Il rinnovo delle pensioni per il 2014
Con la circolare n. 7 del 17 gennaio scorso, l’Inps ha reso noti i dettagli relativi alla rivalutazione delle pensioni per l’anno 2014. In particolare, sono state descritte le varie operazioni propedeutiche al rinnovo dei mandati di pagamento delle pensioni per l’anno corrente e tutte le attività correlate. Il lordo del trattamento pensionistico sale dell’1,2%, ma non per tutti. Si tratta della cosiddetta perequazione automatica (l’ex “scala mobile”) calcolata ovviamente in via provvisoria e salvo conguaglio nell’anno successivo. La perequazione delle pensioni per il 2014 viene articolata con meccanismi più complessi rispetto agli anni precedenti – a seconda dei vari importi di pensione spettanti – sulla base dei vari approcci stratificatisi nell’ultimo scorcio dell’anno 2013. L’aumento per costo vita è assicurato nella percentuale più alta – come dicevamo, l’1,2 per cento – sulla quota di pensione fino a tre volte il trattamento minimo, cioè fino a 1.486,29 euro, con una fascia di garanzia fino a 1.488,06 euro, in cui vengono garantiti 1.504,13 euro.

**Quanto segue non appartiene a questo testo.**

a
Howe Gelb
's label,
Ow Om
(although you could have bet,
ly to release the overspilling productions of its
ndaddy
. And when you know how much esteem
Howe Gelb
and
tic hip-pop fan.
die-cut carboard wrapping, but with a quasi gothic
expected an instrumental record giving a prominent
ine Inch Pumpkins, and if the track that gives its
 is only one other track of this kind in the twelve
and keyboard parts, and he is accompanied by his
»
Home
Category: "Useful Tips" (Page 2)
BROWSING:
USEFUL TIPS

Oltre questi importi, la perequazione scende gradualmente, dapprima all’1,08%, quindi allo 0,90 e poi allo 0,60 per cento, fino ad assestarsi – per le pensioni oltre 2.972,58 euro mensili – su un aumento ad importo fisso di 17,84 euro. Le pensioni minime, dal 2014, con l’incremento dell’1,2%, variano di poco. L’importo del trattamento minimo sale da 495,43 a 501,38 euro al mese. Con l’aggiornamento Istat sale anche l’assegno sociale, la rendita assistenziale corrisposta agli ultrasessantacinquenni privi di altri redditi: passa da 442,30 a 447,61 euro al mese. Mentre la pensione sociale, ancora prevista per i titolari della stessa al 31 dicembre 1995, raggiunge 368,89 euro al mese dai 364,51 su cui era assestata nel 2013.

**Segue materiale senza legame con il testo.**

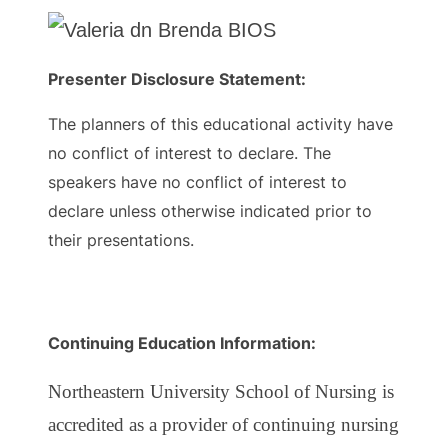
Presenter Disclosure Statement:
The planners of this educational activity have
no conflict of interest to declare. The
speakers have no conflict of interest to
declare unless otherwise indicated prior to
their presentations.
Continuing Education Information:
Northeastern University School of Nursing is
accredited as a provider of continuing nursing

Ricordiamo che la periodicità di pagamento delle pensioni non è sempre mensile: quelle di piccolo importo possono essere pagate con periodicità semestrale o annuale. Viene disposto il pagamento annuale nel caso in cui l’importo mensile delle prestazioni dello stesso soggetto abbinate per il pagamento sia minore di 10,00 euro. Pagamento semestrale, invece, nel caso in cui l’importo mensile delle prestazioni dello stesso soggetto abbinate per il pagamento sia minore di 75,00 euro.
Addio per sempre al “bustone”: con messaggio successivo sarà comunicata ai pensionati la pubblicazione del modello ObisM integrato per l’anno 2014 e della certificazione fiscale (Cud 2014). Com’è noto, dallo scorso anno l’Inps rilascia tale documentazione, di norma, esclusivamente attraverso il canale telematico, con le modalità illustrate dalla circolare Inps n. 32 del 26 febbraio 2013. Anche per il 2014 l’Inps ha impostato sulla pensione, per coloro che ne hanno fatto richiesta, la trattenuta dell’importo dovuto per il canone RAI. Si tratta di un’opportunità prevista dalla legge vigente, alternativa al solito bollettino postale: l’importo totale da corrispondere – pari per il 2014 a euro 113,50 – viene suddiviso e addebitato al pensionato in 11 rate.